I don't know how common it is, but at my medical school they use what might be best described as a hybrid system. Specifically, on floor months residents have Q5 call. Call is taken as a team, with three teams on call any given night (generally, they go round robin until ~11 PM and then each team takes a 3 hr shift during which time they handle the admits, the idea being to allow people to get at least some rest; there is no cap on admits that I am aware of, but the team as a whole generally caps at 15-16 pts). In addition to the call teams, there are also night float residents (I don't recall how many people are on night flight any given night) that cover the teams whose residents are not on call that night. From a med student perspective, this system seemed to work pretty well in that you generally admitted all of the pts on your team, when on call your main responsibilities are admissions and tending to your pts, and when not on call your pts were being cared for by the same night float residents night after night.

BTW, although I think that the system worked well, rest assured that those guys busted their @sses...just the nature of the program/pt population.
 
This is how it works at UMass University hospital:

As an intern, we admit 2 patients per day from 7:00am to 5:30pm. Every 4th day we are called "late stay" and on this day, we do admissions from 5:30pm-7:00pm. At 5:30, unless you are late stay, you sign out to the nightfloat intern who covers all housestaff patients from 5:30pm-7:30am. He/she is only responsible for managing patients on the floor over night and does not do admissions. The nightfloat RESIDENT is the one who does the admissions overnight.

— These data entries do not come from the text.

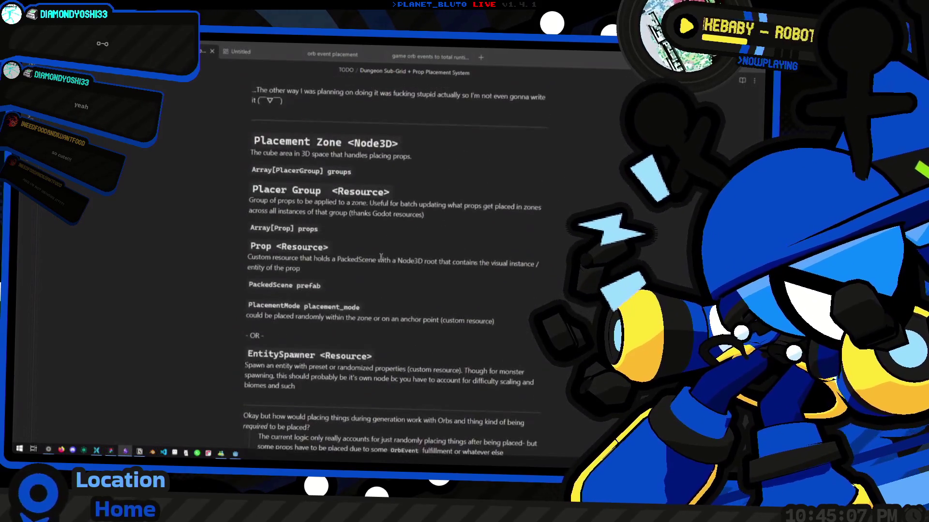
scroll(355, 264, up, 7)
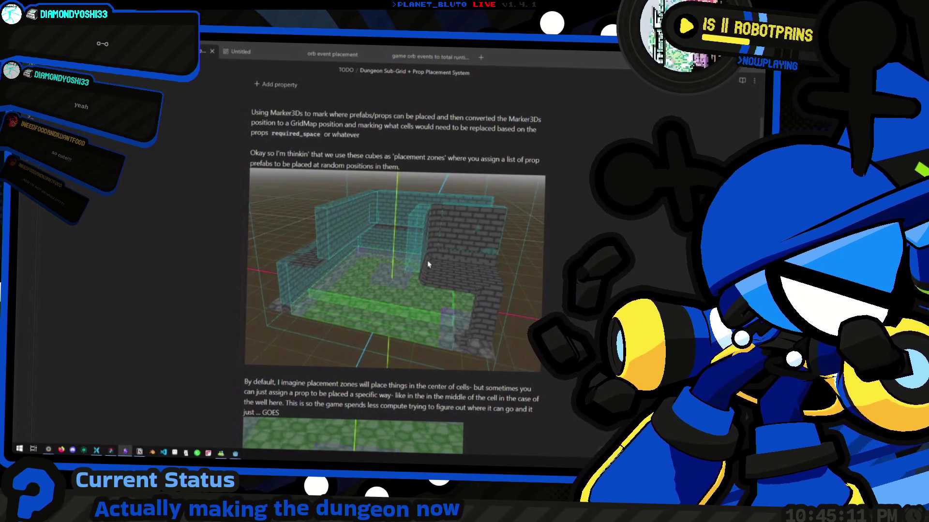
key(alt+Tab)
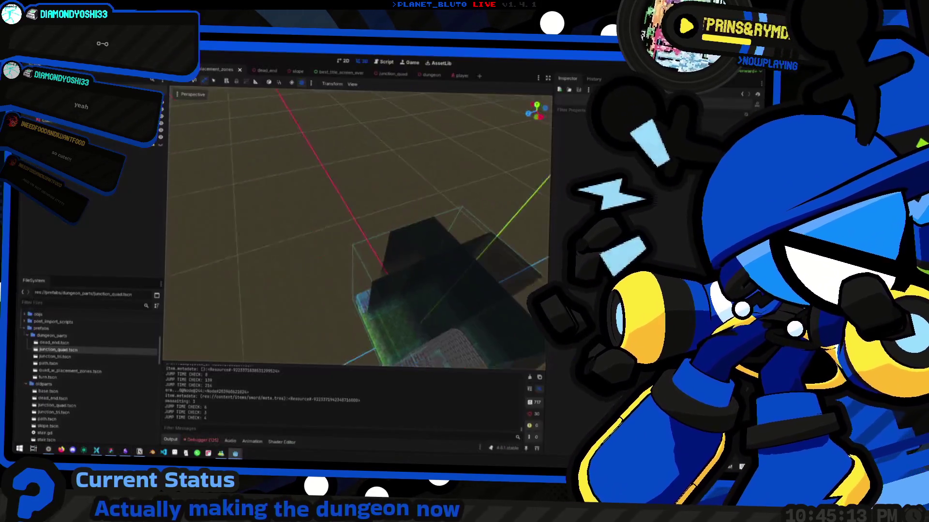
scroll(356, 227, up, 5)
mouse_move(356, 227)
mouse_down()
mouse_move(356, 174)
mouse_move(347, 222)
mouse_move(317, 208)
mouse_move(341, 225)
mouse_move(298, 218)
mouse_move(361, 232)
mouse_move(375, 246)
mouse_move(345, 208)
mouse_move(351, 225)
mouse_move(341, 221)
mouse_up()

In the morning, each of the interns is assigned one of the admissions which was worked up from over night and this goes towards your total of 2 admissions for that day. This leaves you with one admission sometime during the day to work up and admit. On weekends, we have a possible 3 admissions/intern since we have more time (no rounding on weekends). I think this works pretty well, as I get ample exposure to the treatment and management of patients without over night call (unless you are nightfloat which is more like shift work: 3 days at University, 3 days at Memorial, 3 days off). I have yet to do nightfloat, so maybe I'll hate it after that! I know for now I am enjoying it much more than q4 in medical school.
 
This is how it works at UMass University hospital:

As an intern, we admit 2 patients per day from 7:00am to 5:30pm. Every 4th day we are called "late stay" and on this day, we do admissions from 5:30pm-7:00pm. At 5:30, unless you are late stay, you sign out to the nightfloat intern who covers all housestaff patients from 5:30pm-7:30am. He/she is only responsible for managing patients on the floor over night and does not do admissions. The nightfloat RESIDENT is the one who does the admissions overnight. In the morning, each of the interns is assigned one of the admissions which was worked up from over night and this goes towards your total of 2 admissions for that day. This leaves you with one admission sometime during the day to work up and admit. On weekends, we have a possible 3 admissions/intern since we have more time (no rounding on weekends). I think this works pretty well, as I get ample exposure to the treatment and management of patients without over night call (unless you are nightfloat which is more like shift work: 3 days at University, 3 days at Memorial, 3 days off). I have yet to do nightfloat, so maybe I'll hate it after that! I know for now I am enjoying it much more than q4 in medical school.

This sounds like a great system. How long has UMass been doing this? Are there any other programs with this particular type of system?